Stated task: In the text below on removing an old piano from a basement, retype everything from "Next, look at" down to "and remove it." without changing a word.

Text shown:
------------------------------------------------
You took the piano down into the basement 20 years ago, remodeled 10 years ago, and now you want to get the piano out of the basement and to the dump. It is all rusted, and the sound board is junk-- so the story goes. Ah yes, but you remodeled and the stairs now have a turn in them, or there is now a hall where the back door used to be. Ain't this horror story getting woiser and woiser? Like the guy that built the sail boat in his basement...

Tain't funny folks. It happens all the time. We will make no judgment as to your IQ or gray matter. Rather; in spite of the fact that this runs against our musical nature, we will help you get rid of the old beast.

First, open the piano. Take all the parts off that you can remove as instructed in Chapter Five. Also, remove the top. It may be screwed on with screws under the rubber bumbers on top. It may be glued on, in which case you can bash it a few times, and it will break off.

Next, look at the big screws on the vertical insides of the key bed arms which come out and hold the whole key area, left and right. Remove those screws, and the key bed should come out. If it won't come free, look underneath for more hardware attached to the sides or a horizontal bar underneath, and remove it.

Keep all the screws for future use. They are often machined in the old world way, and screws are no longer made this way.
------------------------------------------------
Entries:
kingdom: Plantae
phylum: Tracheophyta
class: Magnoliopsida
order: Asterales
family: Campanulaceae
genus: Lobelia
------------------------------------------------
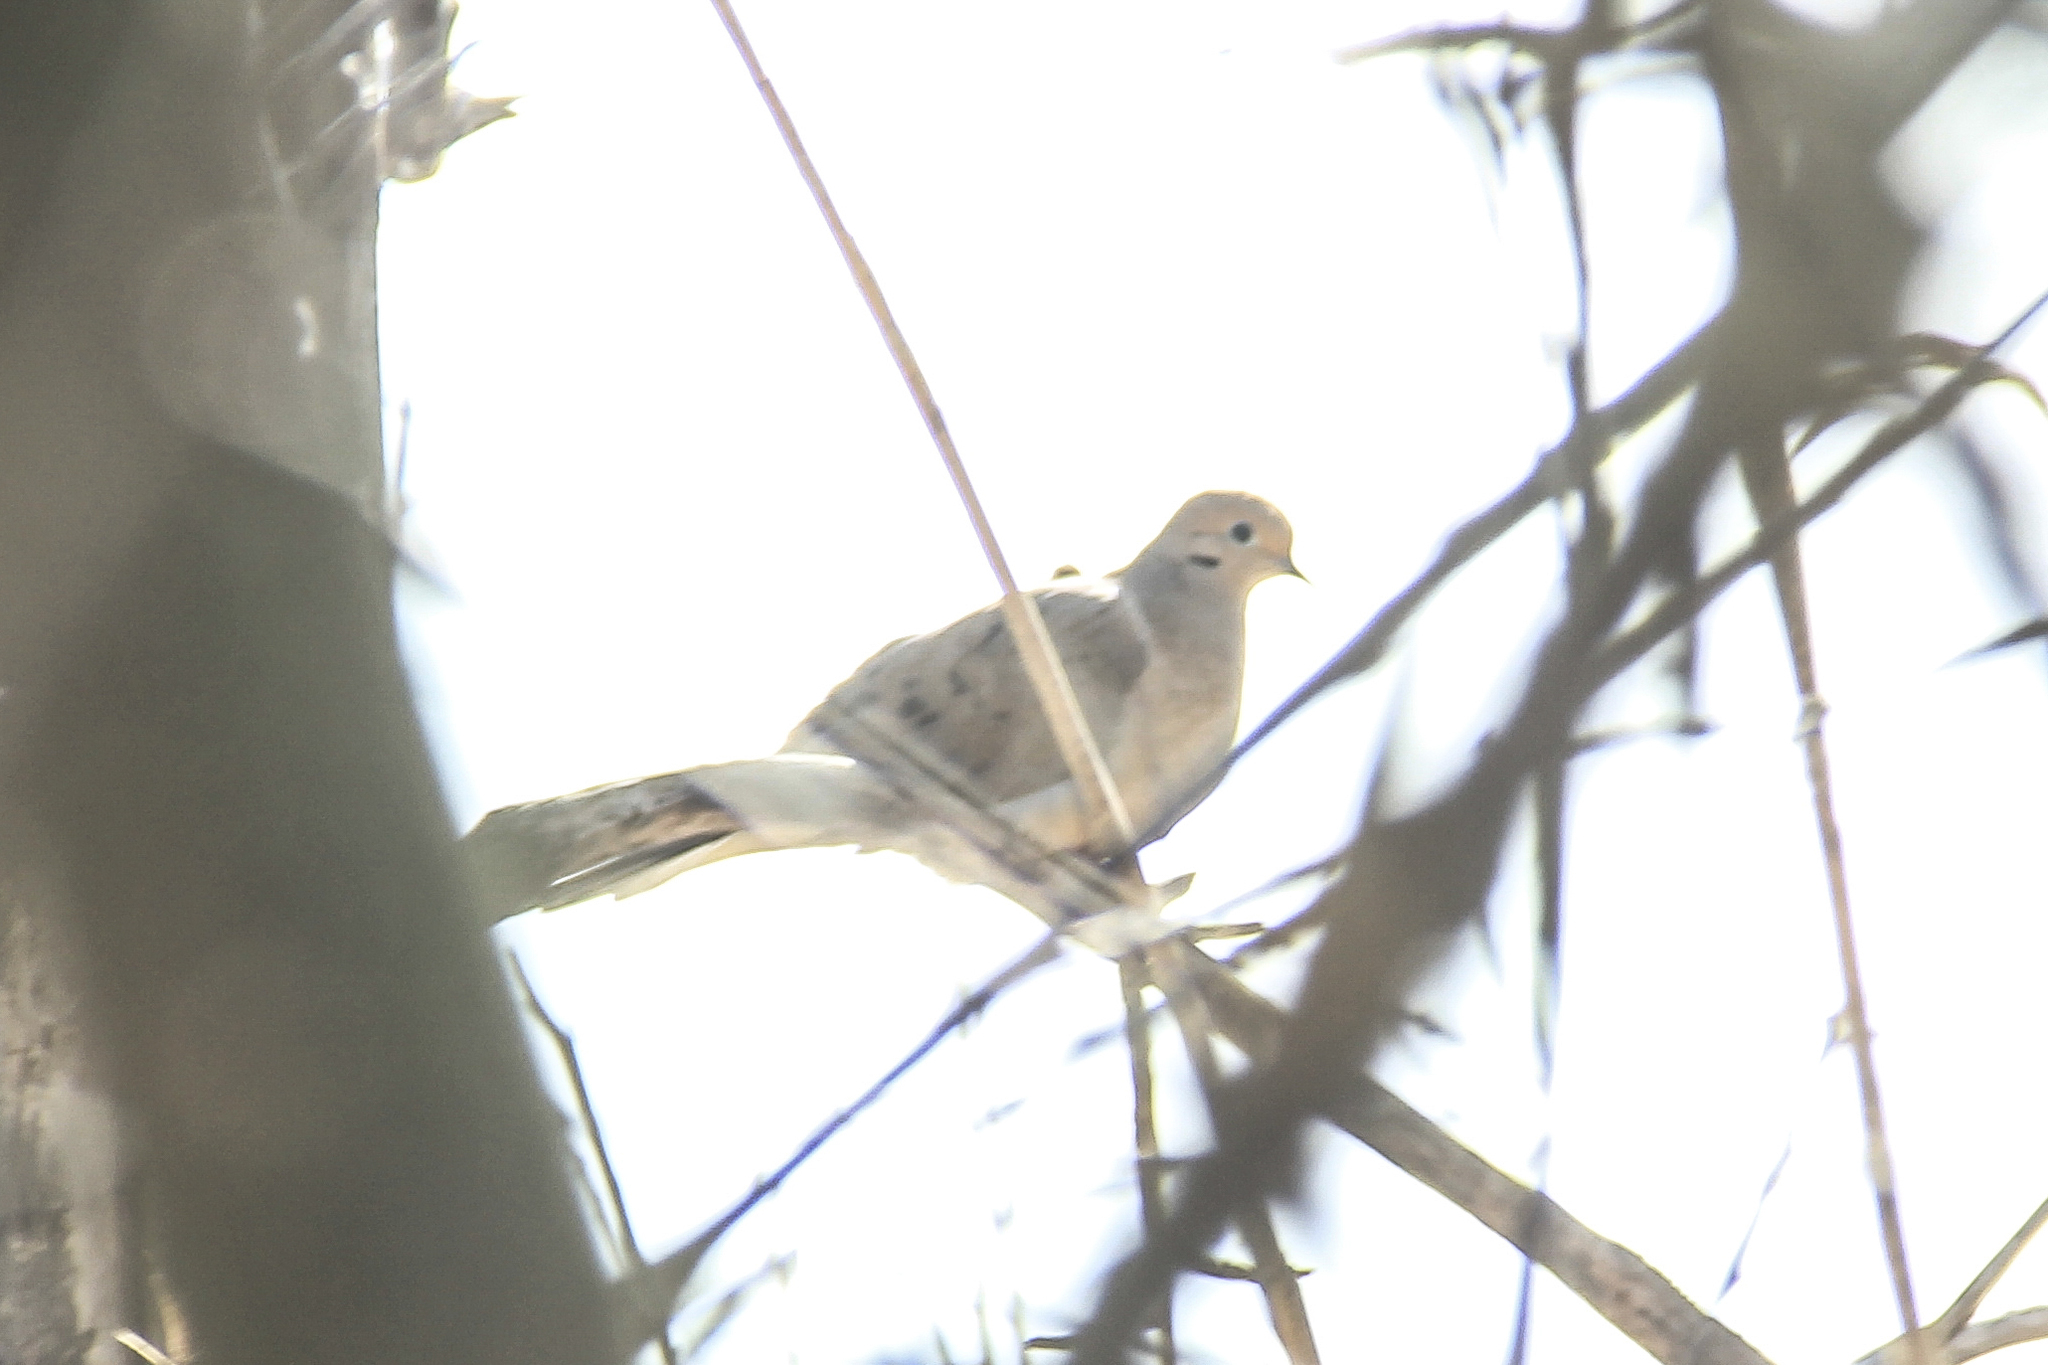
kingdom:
------------------------------------------------
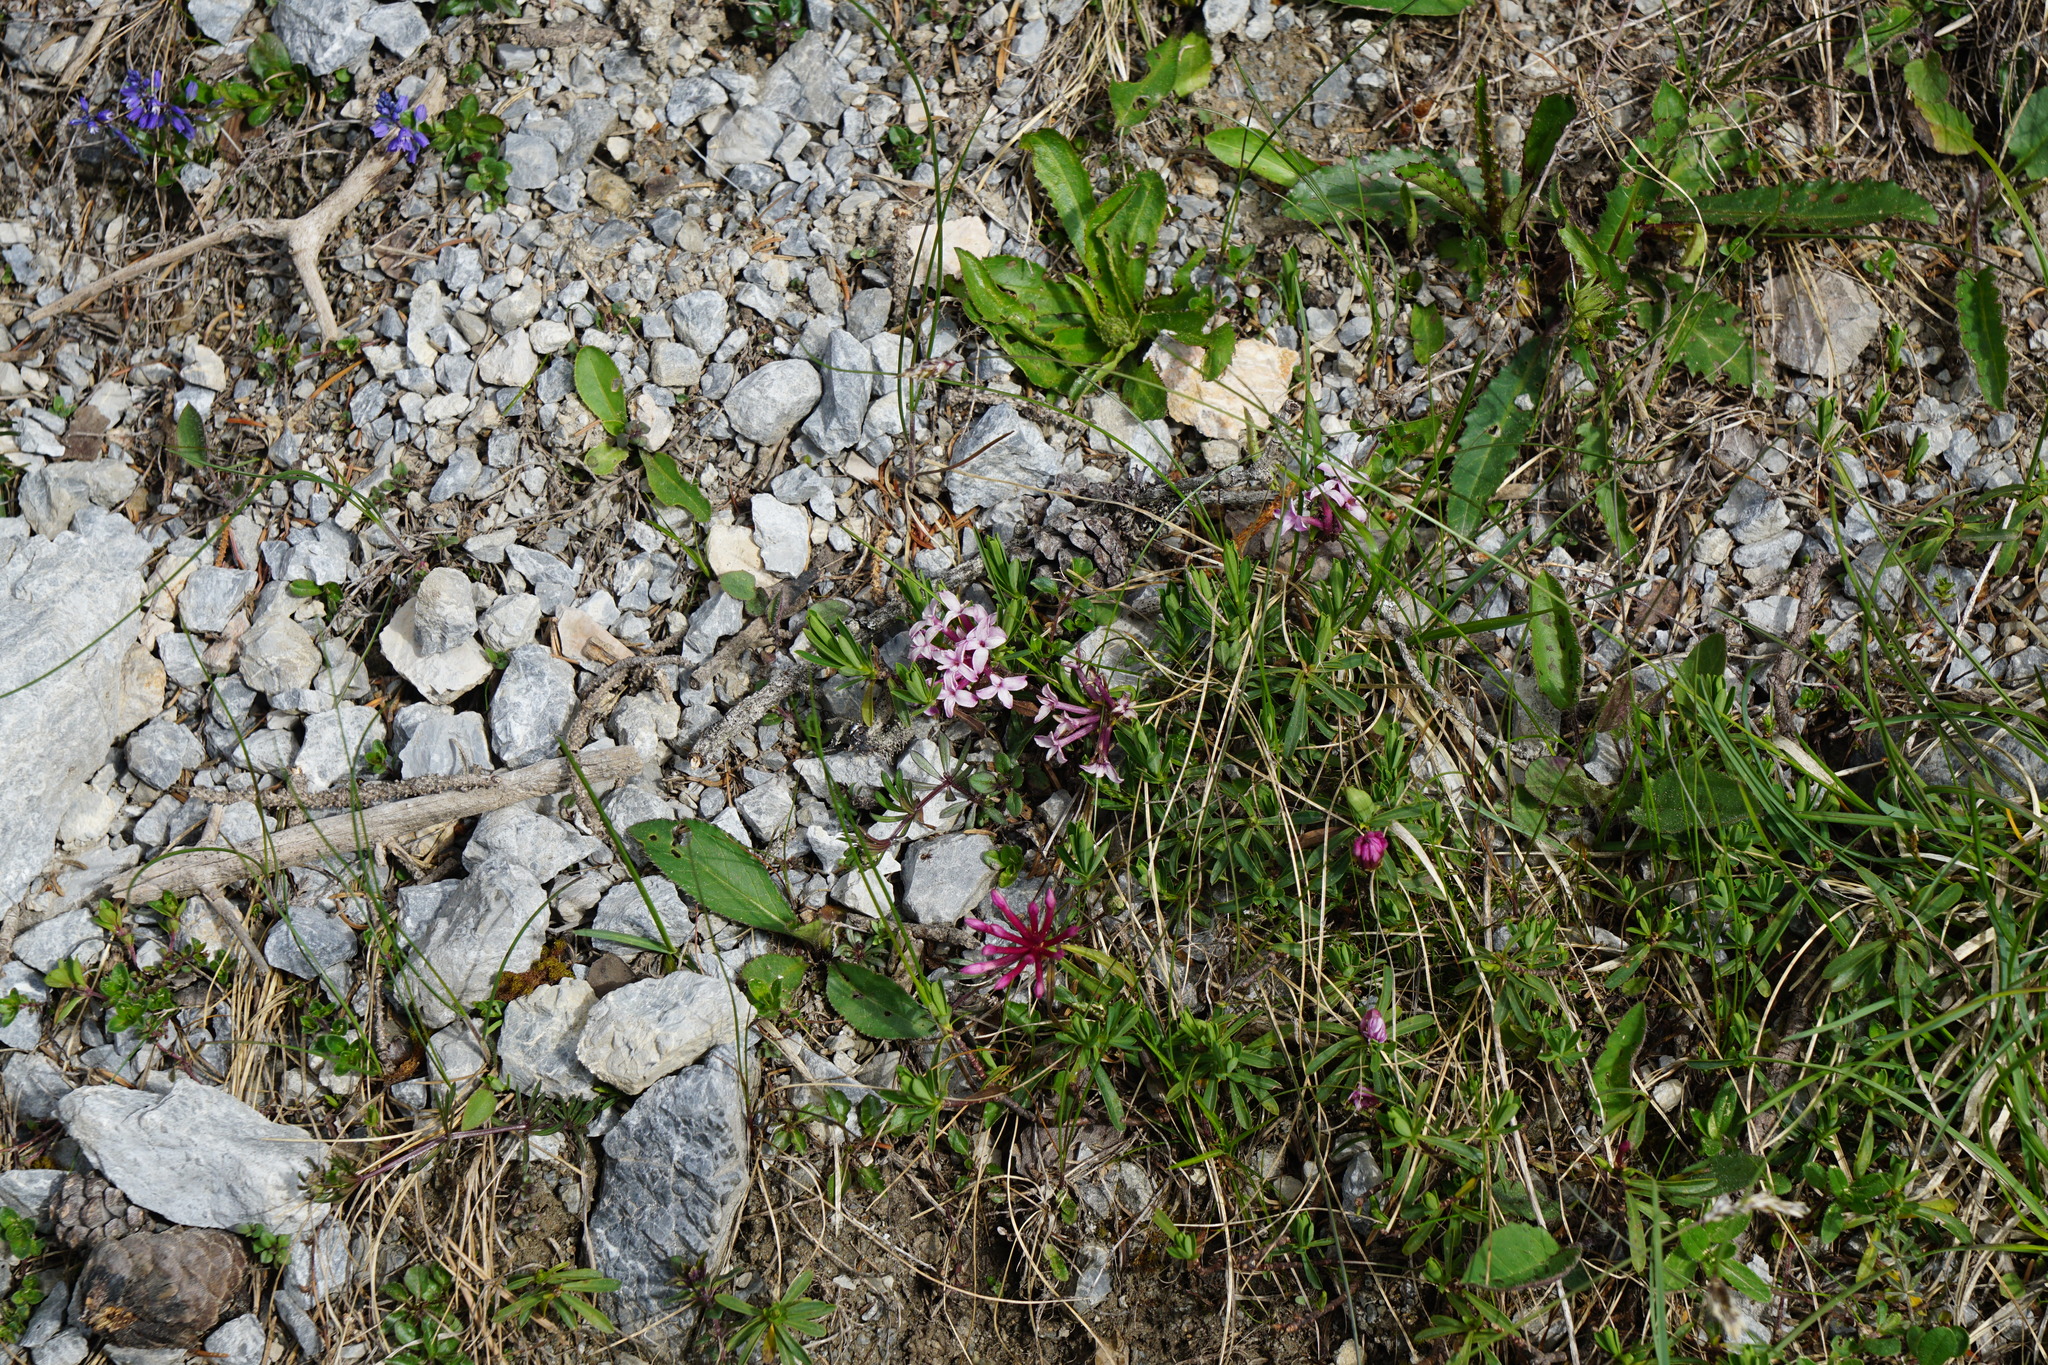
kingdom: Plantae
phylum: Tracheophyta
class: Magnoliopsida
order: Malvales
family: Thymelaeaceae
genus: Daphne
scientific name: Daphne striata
------------------------------------------------
Output:
Next, look at the big screws on the vertical insides of the key bed arms which come out and hold the whole key area, left and right. Remove those screws, and the key bed should come out. If it won't come free, look underneath for more hardware attached to the sides or a horizontal bar underneath, and remove it.